Não se trata de uma coisa nossa, assim como eram o samba, a prontidão e a bossa nos tempos do sambista da Vila. O fenômeno é mundial e nós aqui apenas adotamos e exacerbamos a moda. Pois damos nossa contribuição, disso não há dúvida. É, para dar o exemplo da ocasião, o caso do tal horário eleitoral gratuito. Atribui-se a uma raposa felpuda mineira, que pode ter sido Gustavo Capanema ou José Maria Alkmin (sem cê, mesmo), a verdade segundo a qual "não importa o fato, mas a versão". Como o teorema em questão se encerra em si mesmo, este é um caso em que não carece debater a autoria, pois prevalece a versão, de acordo com o interesse do interlocutor, certo? Então!

O horário eleitoral gratuito, uma bossa nossa no planeta globalizado pelo crime organizado e pela balela dos discurso político da exploração demagógica da exclusão social, consagra o primado da versão. O nobre parlamentar é mensaleiro, sanguessuga ou as duas coisas? Nada disso: Sua Excelência é sempre um cidadão de ilibada conduta, como garantem os adjetivos com que enfeita seu currículo, pouco importando quaisquer fatos que o desabonem. Ocorre no rádio e na televisão, os veículos de informação e entretenimento de uma sociedade de pobres iletrados, um confronto entre rabos de palha: como quase todos os têm, a existência de um garante a invisibilidade do outro. E vice-versa. E quem não tiver e resolver expor os demais? Hahaha! A lei simplesmente proíbe. É isso aí: os autores das leis garantiram a si mesmos o direito inalienável de seus partidos os enaltecerem sem que os adversários ou algum analista isento abelhudo os execrem. Na galáxia da Wikipedia, a democracia não pressupõe mais o fim do direito de um no início do direito do outro, mas a indiscriminada licença para tudo o que apetecer a qualquer um. De posse da farta remuneração propiciada pela condição de intérprete, bem anabolizada pelo cargo público exercido parcialmente, o cantor e compositor se dá ao luxo de dispensar os recursos advindos da autoria. E reveste a renúncia de cunho democrático, apoiado na popularização da arte e no rebaixamento da cultura até o rés do chão da popularização (invertendo a tendência da recém-falecida era da Enciclopédia, que pretendia elevar o nível de conhecimento e informação das massas). Nesse ambiente é que prospera o marketing, a ciência da mentira e da empulhação. Do embuste, para usar a definição precisa com que outro articulista desta página, Gaudêncio Torquato, definiu a propaganda eleitoral gratuita dos candidatos nos meios eletrônicos de comunicação de massa.

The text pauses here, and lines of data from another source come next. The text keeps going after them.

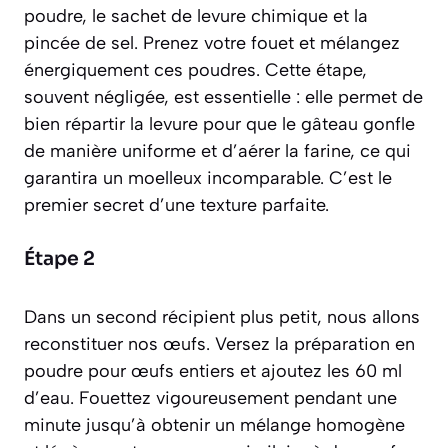
poudre, le sachet de levure chimique et la
pincée de sel. Prenez votre fouet et mélangez
énergiquement ces poudres. Cette étape,
souvent négligée, est essentielle : elle permet de
bien répartir la levure pour que le gâteau gonfle
de manière uniforme et d’aérer la farine, ce qui
garantira un moelleux incomparable. C’est le
premier secret d’une texture parfaite.
Étape 2
Dans un second récipient plus petit, nous allons
reconstituer nos œufs. Versez la préparation en
poudre pour œufs entiers et ajoutez les 60 ml
d’eau. Fouettez vigoureusement pendant une
minute jusqu’à obtenir un mélange homogène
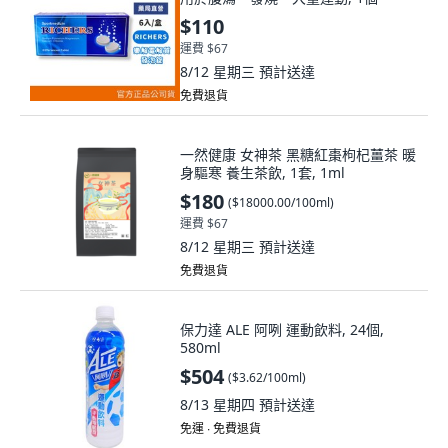
$110
運費 $67
8/12 星期三
預計送達
免費退貨
一然健康 女神茶 黑糖紅棗枸杞薑茶 暖
身驅寒 養生茶飲, 1套, 1ml
$180
(
$18000.00/100ml
)
運費 $67
8/12 星期三
預計送達
免費退貨
保力達 ALE 阿咧 運動飲料, 24個,
580ml
$504
(
$3.62/100ml
)
8/13 星期四
預計送達
免運 ∙ 免費退貨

Na sociedade em que cada um pode inventar um verbete sobre qualquer coisa na Wikipedia, o poder é exercido por quem for mais capaz de produzir as melhores (et pour cause menos verazes) versões fictícias das próprias memórias. Mensaleiros se sacrificaram pelo partido em que militam, que, por sua vez, serve a uma entidade reverenciada, inexistente e desconhecida, Sua Excelência o Povão. Em nome do novo bezerro de ouro, os descamisados de Perón e Collor, os excluídos da Teologia da Libertação, a verdade desaparece como fato e como conceito filosófico, substituída pela versão do interesse de cada um, restabelecendo-se, aí, o princípio bárbaro do "cada um por si e Deus contra todos".

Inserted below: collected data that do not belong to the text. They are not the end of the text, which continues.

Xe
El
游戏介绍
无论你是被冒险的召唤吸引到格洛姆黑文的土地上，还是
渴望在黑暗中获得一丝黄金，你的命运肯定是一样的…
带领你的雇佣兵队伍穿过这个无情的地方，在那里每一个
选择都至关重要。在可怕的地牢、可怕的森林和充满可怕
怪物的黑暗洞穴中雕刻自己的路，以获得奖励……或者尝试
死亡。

Na idade da "des" - desconstrução, desinformação, desautoria, desordem, desmoralização, desdém, deselitização - e sob o primado da versão, urge substituir o dístico da Bandeira Nacional na próxima legislatura. Sendo "ordem e progresso" mecanismos de dominação das elites, a proposta é trocá-lo por "me engana que eu gosto".